After 1803, he wrote nothing sustained or ambitious. From the time of his first talks with Coleridge, Wordsworth had envisioned a magnum opus (he likened it to a vast Gothic cathedral) in which all his verse would find some place or other. This desire seemed like not too great a perversion of poetic purpose since all his verse was similar as to tone and philosophical foundation. All of the published poems, including the shorter ones, would be merely tentative and might be reworked until they made a more or less perfect fit within, or as a framework to, the grand opus. The whole structure, Wordsworth (and Coleridge) decided, would be the world’s first truly philosophical poem. It would deal with people and their environment as these were seen through the eyes of “a poet living in retirement.” It was to be called, appropriately, The Recluse. Like Chaucer and Spenser before him, Wordsworth never completed his projected masterpiece.

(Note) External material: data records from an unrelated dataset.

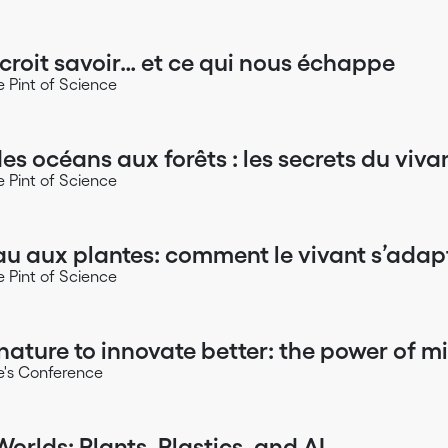
croit savoir… et ce qui nous échappe
 Pint of Science
es océans aux forêts : les secrets du viva
 Pint of Science
u aux plantes: comment le vivant s’adap
 Pint of Science
ature to innovate better: the power of m
ce's Conference
Worlds: Plants, Plastics, and AI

He did complete The Prelude; it was published posthumously. The main body of The Recluse, again like a cathedral, was to be divided into three parts. The first part was begun, only to be postponed, the poet intending to turn to the other parts before proceeding; the last third was never started at all. Of the three parts, the second, The Excursion, was completed and published in 1814. It ran nearly nine thousand lines and hence was the longest poetical work ever attempted. The lasting critical judgment has been that it does not approach The Prelude in beauty, depth, or form.
With his poetic source ostensibly becoming depleted, Wordsworth turned mostly to editing and revising. In 1807, he published Poems in Two Volumes, featuring some of the smaller poems written since Lyrical Ballads and the two famous Odes. Some of the later works were The White Doe of Aylstone (1815), Peter Bell (1819), The Waggoner (1819), and The River Duddon (1820), Memorials of a Tour on the Continent (1822). In Ecclesiastical Sonnets (1822), Evening Voluntaries (1835), and Yarrow Revisited and Other Poems (1838), one finds flashes of the old greatness. The first collected edition of the poems appeared in 1815; five more editions followed between that year and 1850 because the poet was revising his older work continuously.
After his death in 1850 began the long critical reappraisal of his place in poetry. De Quincey, his contemporary, said: “Up to 1820 the name of Wordsworth was trampled under foot; from 1820 to 1830 it was militant; from 1830 to 1835 it has been triumphant.” Arnold, who stressed the vital need of separating the good poetry from the bad, called him the greatest after Shakespeare and Milton.